### [TASK GOAL]
Pull out the source text of every entry below and reproduce it character for character, leaving the pictures out of your answer.

### [SOURCE DATA]

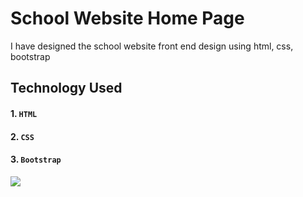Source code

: # School Website Home Page

I  have designed the school website front end design using html, css, bootstrap
## Technology Used

#### 1. `HTML`
#### 2. `CSS`
#### 3. `Bootstrap `


<img src="assets/Screenshot(37).png">
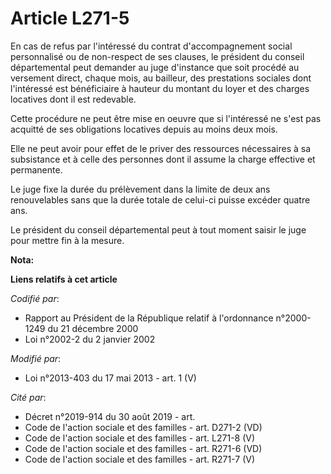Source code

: # Article L271-5

En cas de refus par l'intéressé du contrat d'accompagnement social personnalisé ou de non-respect de ses clauses, le
président du conseil départemental peut demander au juge d'instance que soit procédé au versement direct, chaque mois, au
bailleur, des prestations sociales dont l'intéressé est bénéficiaire à hauteur du montant du loyer et des charges locatives
dont il est redevable. 

Cette procédure ne peut être mise en oeuvre que si l'intéressé ne s'est pas acquitté de ses obligations locatives depuis au
moins deux mois. 

Elle ne peut avoir pour effet de le priver des ressources nécessaires à sa subsistance et à celle des personnes dont il
assume la charge effective et permanente. 

Le juge fixe la durée du prélèvement dans la limite de deux ans renouvelables sans que la durée totale de celui-ci puisse
excéder quatre ans. 

Le président du conseil départemental peut à tout moment saisir le juge pour mettre fin à la mesure.

**Nota:**



**Liens relatifs à cet article**

_Codifié par_:

  - Rapport au Président de la République relatif à l'ordonnance n°2000-1249 du 21 décembre 2000
  - Loi n°2002-2 du 2 janvier 2002

_Modifié par_:

  - Loi n°2013-403 du 17 mai 2013 - art. 1 (V)

_Cité par_:

  - Décret n°2019-914 du 30 août 2019 - art.
  - Code de l'action sociale et des familles - art. D271-2 (VD)
  - Code de l'action sociale et des familles - art. L271-8 (V)
  - Code de l'action sociale et des familles - art. R271-6 (VD)
  - Code de l'action sociale et des familles - art. R271-7 (V)
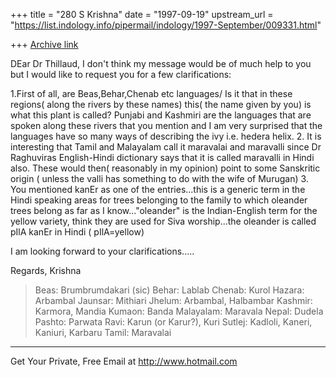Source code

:+++
title = "280 S Krishna"
date = "1997-09-19"
upstream_url = "https://list.indology.info/pipermail/indology/1997-September/009331.html"

+++
[Archive link](https://list.indology.info/pipermail/indology/1997-September/009331.html)

DEar Dr Thillaud,
  I don't think my message would be of much help to you but I would like
to request you for a few clarifications:

1.First of all, are Beas,Behar,Chenab etc languages/  Is it that in
these regions( along the rivers by these names) this( the name given by
you) is what this plant is called? Punjabi and Kashmiri are the
languages that are spoken along these rivers that you mention and I am
very surprised that the languages have so many ways of describing the
ivy i.e. hedera helix.
2. It is interesting that Tamil and Malayalam call it maravalai and
maravalli since Dr Raghuviras English-Hindi dictionary says that it is
called maravalli in Hindi also. These would then( reasonably in my
opinion) point to some Sanskritic origin ( unless the valli has
something to do with the wife of Murugan)
3. You mentioned kanEr as one of the entries...this is a generic term in
the Hindi speaking areas for trees belonging to the family to which
oleander trees belong as far as I know..."oleander" is the
Indian-English term for the yellow variety, think they are used for Siva
worship...the oleander is called pIlA kanEr in Hindi ( pIlA=yellow)

I am looking forward to your clarifications.....

Regards,
Krishna

>Beas: Brumbrumdakari (sic)
>Behar: Lablab
>Chenab: Kurol
>Hazara: Arbambal
>Jaunsar: Mithiari
>Jhelum: Arbambal, Halbambar
>Kashmir: Karmora, Mandia
>Kumaon: Banda
>Malayalam: Maravala
>Nepal: Dudela
>Pashto: Parwata
>Ravi: Karun (or Karur?), Kuri
>Sutlej: Kadloli, Kaneri, Kaniuri, Karbaru
>Tamil: Maravalai










______________________________________________________
Get Your Private, Free Email at http://www.hotmail.com



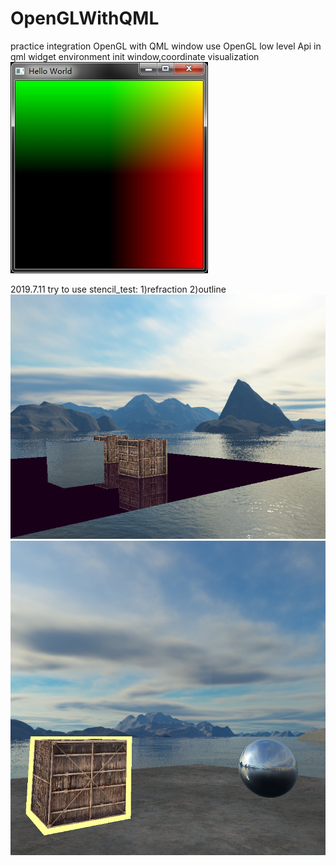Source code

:# OpenGLWithQML
practice integration OpenGL with QML window
use OpenGL low level Api in qml widget environment
init window,coordinate visualization
![image](https://github.com/BruceMann/OpenGLWithQML/blob/master/blog_image/init.jpg)

2019.7.11 try to use stencil_test: 1)refraction 2)outline 
![image](https://github.com/BruceMann/OpenGLWithQML/blob/master/readme/readme1.png)
![image](https://github.com/BruceMann/OpenGLWithQML/blob/master/readme/readme2.png)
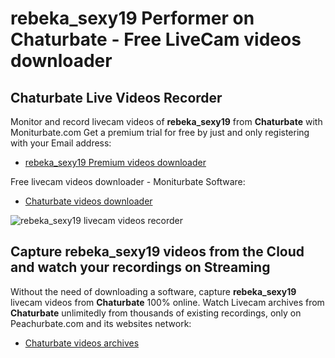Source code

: # rebeka_sexy19 Performer on Chaturbate - Free LiveCam videos downloader

## Chaturbate Live Videos Recorder

Monitor and record livecam videos of **rebeka_sexy19** from **Chaturbate** with Moniturbate.com
Get a premium trial for free by just and only registering with your Email address:
* [rebeka_sexy19 Premium videos downloader](https://moniturbate.com/request-demo-licence-key.html)

Free livecam videos downloader - Moniturbate Software:
* [Chaturbate videos downloader](https://moniturbate.com/moniturbate-download-software.html)

![rebeka_sexy19 livecam videos recorder](https://peachurnet.com/templates/moniturbate-software.png)


## Capture rebeka_sexy19 videos from the Cloud and watch your recordings on Streaming

Without the need of downloading a software, capture **rebeka_sexy19** livecam videos from **Chaturbate** 100% online.
Watch Livecam archives from **Chaturbate** unlimitedly from thousands of existing recordings, only on Peachurbate.com and its websites network:
* [Chaturbate videos archives](https://peachurnet.com/)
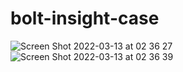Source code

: # bolt-insight-case
![Screen Shot 2022-03-13 at 02 36 27](https://user-images.githubusercontent.com/78987883/158038730-6c8d0f70-a87c-4e06-86d5-24eb3aaac99b.png)
![Screen Shot 2022-03-13 at 02 36 39](https://user-images.githubusercontent.com/78987883/158038722-8b89c0c9-083e-4488-8bea-4b51bb02db8f.png)
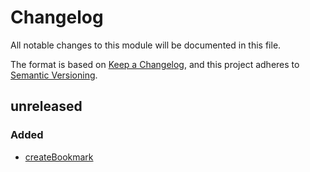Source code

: # Changelog

All notable changes to this module will be documented in this file.

The format is based on [Keep a Changelog](https://keepachangelog.com/en/1.0.0/), and this project adheres to [Semantic Versioning](https://semver.org/spec/v2.0.0.html).

## unreleased

### Added

- [createBookmark](https://solid-contrib.github.io/data-modules/bookmarks-rdflib-api/interfaces/BookmarksModule.html#createBookmark)
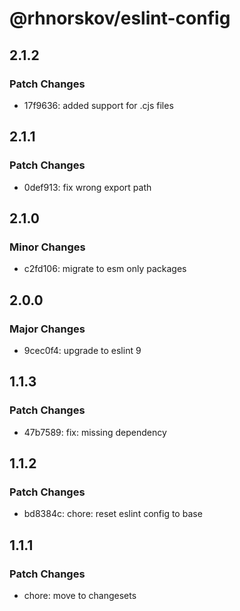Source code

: # @rhnorskov/eslint-config

## 2.1.2

### Patch Changes

- 17f9636: added support for .cjs files

## 2.1.1

### Patch Changes

- 0def913: fix wrong export path

## 2.1.0

### Minor Changes

- c2fd106: migrate to esm only packages

## 2.0.0

### Major Changes

- 9cec0f4: upgrade to eslint 9

## 1.1.3

### Patch Changes

- 47b7589: fix: missing dependency

## 1.1.2

### Patch Changes

- bd8384c: chore: reset eslint config to base

## 1.1.1

### Patch Changes

- chore: move to changesets
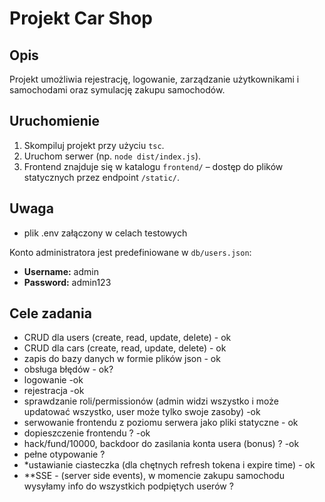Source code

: # Projekt Car Shop

## Opis

Projekt umożliwia rejestrację, logowanie, zarządzanie użytkownikami i samochodami oraz symulację zakupu samochodów.

## Uruchomienie

1. Skompiluj projekt przy użyciu `tsc`.
2. Uruchom serwer (np. `node dist/index.js`).
3. Frontend znajduje się w katalogu `frontend/` – dostęp do plików statycznych przez endpoint `/static/`.

## Uwaga
- plik .env załączony w celach testowych

Konto administratora jest predefiniowane w `db/users.json`:

- **Username:** admin
- **Password:** admin123

## Cele zadania

- CRUD dla users (create, read, update, delete) - ok
- CRUD dla cars (create, read, update, delete) - ok
- zapis do bazy danych w formie plików json - ok
- obsługa błędów - ok?
- logowanie -ok
- rejestracja -ok
- sprawdzanie roli/permissionów (admin widzi wszystko i może updatować wszystko, user może tylko swoje zasoby) -ok
- serwowanie frontendu z poziomu serwera jako pliki statyczne - ok
- dopieszczenie frontendu ? -ok
- hack/fund/10000, backdoor do zasilania konta usera (bonus) ? -ok
- pełne otypowanie ?
- \*ustawianie ciasteczka (dla chętnych refresh tokena i expire time) - ok
- \*\*SSE - (server side events), w momencie zakupu samochodu wysyłamy info do wszystkich podpiętych userów ?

### [YOUR SOLUTION]
Source code

: # School Website Home Page

I  have designed the school website front end design using html, css, bootstrap
## Technology Used

#### 1. `HTML`
#### 2. `CSS`
#### 3. `Bootstrap `


<img src="assets/Screenshot(37).png">
Source code

: # Article L271-5

En cas de refus par l'intéressé du contrat d'accompagnement social personnalisé ou de non-respect de ses clauses, le
président du conseil départemental peut demander au juge d'instance que soit procédé au versement direct, chaque mois, au
bailleur, des prestations sociales dont l'intéressé est bénéficiaire à hauteur du montant du loyer et des charges locatives
dont il est redevable. 

Cette procédure ne peut être mise en oeuvre que si l'intéressé ne s'est pas acquitté de ses obligations locatives depuis au
moins deux mois. 

Elle ne peut avoir pour effet de le priver des ressources nécessaires à sa subsistance et à celle des personnes dont il
assume la charge effective et permanente. 

Le juge fixe la durée du prélèvement dans la limite de deux ans renouvelables sans que la durée totale de celui-ci puisse
excéder quatre ans. 

Le président du conseil départemental peut à tout moment saisir le juge pour mettre fin à la mesure.

**Nota:**



**Liens relatifs à cet article**

_Codifié par_:

  - Rapport au Président de la République relatif à l'ordonnance n°2000-1249 du 21 décembre 2000
  - Loi n°2002-2 du 2 janvier 2002

_Modifié par_:

  - Loi n°2013-403 du 17 mai 2013 - art. 1 (V)

_Cité par_:

  - Décret n°2019-914 du 30 août 2019 - art.
  - Code de l'action sociale et des familles - art. D271-2 (VD)
  - Code de l'action sociale et des familles - art. L271-8 (V)
  - Code de l'action sociale et des familles - art. R271-6 (VD)
  - Code de l'action sociale et des familles - art. R271-7 (V)
Source code

:+++
title = "280 S Krishna"
date = "1997-09-19"
upstream_url = "https://list.indology.info/pipermail/indology/1997-September/009331.html"

+++
[Archive link](https://list.indology.info/pipermail/indology/1997-September/009331.html)

DEar Dr Thillaud,
  I don't think my message would be of much help to you but I would like
to request you for a few clarifications:

1.First of all, are Beas,Behar,Chenab etc languages/  Is it that in
these regions( along the rivers by these names) this( the name given by
you) is what this plant is called? Punjabi and Kashmiri are the
languages that are spoken along these rivers that you mention and I am
very surprised that the languages have so many ways of describing the
ivy i.e. hedera helix.
2. It is interesting that Tamil and Malayalam call it maravalai and
maravalli since Dr Raghuviras English-Hindi dictionary says that it is
called maravalli in Hindi also. These would then( reasonably in my
opinion) point to some Sanskritic origin ( unless the valli has
something to do with the wife of Murugan)
3. You mentioned kanEr as one of the entries...this is a generic term in
the Hindi speaking areas for trees belonging to the family to which
oleander trees belong as far as I know..."oleander" is the
Indian-English term for the yellow variety, think they are used for Siva
worship...the oleander is called pIlA kanEr in Hindi ( pIlA=yellow)

I am looking forward to your clarifications.....

Regards,
Krishna

>Beas: Brumbrumdakari (sic)
>Behar: Lablab
>Chenab: Kurol
>Hazara: Arbambal
>Jaunsar: Mithiari
>Jhelum: Arbambal, Halbambar
>Kashmir: Karmora, Mandia
>Kumaon: Banda
>Malayalam: Maravala
>Nepal: Dudela
>Pashto: Parwata
>Ravi: Karun (or Karur?), Kuri
>Sutlej: Kadloli, Kaneri, Kaniuri, Karbaru
>Tamil: Maravalai










______________________________________________________
Get Your Private, Free Email at http://www.hotmail.com



Source code

:# OpenGLWithQML
practice integration OpenGL with QML window
use OpenGL low level Api in qml widget environment
init window,coordinate visualization
![image](https://github.com/BruceMann/OpenGLWithQML/blob/master/blog_image/init.jpg)

2019.7.11 try to use stencil_test: 1)refraction 2)outline 
![image](https://github.com/BruceMann/OpenGLWithQML/blob/master/readme/readme1.png)
![image](https://github.com/BruceMann/OpenGLWithQML/blob/master/readme/readme2.png)
Source code

: # rebeka_sexy19 Performer on Chaturbate - Free LiveCam videos downloader

## Chaturbate Live Videos Recorder

Monitor and record livecam videos of **rebeka_sexy19** from **Chaturbate** with Moniturbate.com
Get a premium trial for free by just and only registering with your Email address:
* [rebeka_sexy19 Premium videos downloader](https://moniturbate.com/request-demo-licence-key.html)

Free livecam videos downloader - Moniturbate Software:
* [Chaturbate videos downloader](https://moniturbate.com/moniturbate-download-software.html)

![rebeka_sexy19 livecam videos recorder](https://peachurnet.com/templates/moniturbate-software.png)


## Capture rebeka_sexy19 videos from the Cloud and watch your recordings on Streaming

Without the need of downloading a software, capture **rebeka_sexy19** livecam videos from **Chaturbate** 100% online.
Watch Livecam archives from **Chaturbate** unlimitedly from thousands of existing recordings, only on Peachurbate.com and its websites network:
* [Chaturbate videos archives](https://peachurnet.com/)
Source code

: # bolt-insight-case
![Screen Shot 2022-03-13 at 02 36 27](https://user-images.githubusercontent.com/78987883/158038730-6c8d0f70-a87c-4e06-86d5-24eb3aaac99b.png)
![Screen Shot 2022-03-13 at 02 36 39](https://user-images.githubusercontent.com/78987883/158038722-8b89c0c9-083e-4488-8bea-4b51bb02db8f.png)
Source code

: # Changelog

All notable changes to this module will be documented in this file.

The format is based on [Keep a Changelog](https://keepachangelog.com/en/1.0.0/), and this project adheres to [Semantic Versioning](https://semver.org/spec/v2.0.0.html).

## unreleased

### Added

- [createBookmark](https://solid-contrib.github.io/data-modules/bookmarks-rdflib-api/interfaces/BookmarksModule.html#createBookmark)
Source code

: # @rhnorskov/eslint-config

## 2.1.2

### Patch Changes

- 17f9636: added support for .cjs files

## 2.1.1

### Patch Changes

- 0def913: fix wrong export path

## 2.1.0

### Minor Changes

- c2fd106: migrate to esm only packages

## 2.0.0

### Major Changes

- 9cec0f4: upgrade to eslint 9

## 1.1.3

### Patch Changes

- 47b7589: fix: missing dependency

## 1.1.2

### Patch Changes

- bd8384c: chore: reset eslint config to base

## 1.1.1

### Patch Changes

- chore: move to changesets
Source code

: # Projekt Car Shop

## Opis

Projekt umożliwia rejestrację, logowanie, zarządzanie użytkownikami i samochodami oraz symulację zakupu samochodów.

## Uruchomienie

1. Skompiluj projekt przy użyciu `tsc`.
2. Uruchom serwer (np. `node dist/index.js`).
3. Frontend znajduje się w katalogu `frontend/` – dostęp do plików statycznych przez endpoint `/static/`.

## Uwaga
- plik .env załączony w celach testowych

Konto administratora jest predefiniowane w `db/users.json`:

- **Username:** admin
- **Password:** admin123

## Cele zadania

- CRUD dla users (create, read, update, delete) - ok
- CRUD dla cars (create, read, update, delete) - ok
- zapis do bazy danych w formie plików json - ok
- obsługa błędów - ok?
- logowanie -ok
- rejestracja -ok
- sprawdzanie roli/permissionów (admin widzi wszystko i może updatować wszystko, user może tylko swoje zasoby) -ok
- serwowanie frontendu z poziomu serwera jako pliki statyczne - ok
- dopieszczenie frontendu ? -ok
- hack/fund/10000, backdoor do zasilania konta usera (bonus) ? -ok
- pełne otypowanie ?
- \*ustawianie ciasteczka (dla chętnych refresh tokena i expire time) - ok
- \*\*SSE - (server side events), w momencie zakupu samochodu wysyłamy info do wszystkich podpiętych userów ?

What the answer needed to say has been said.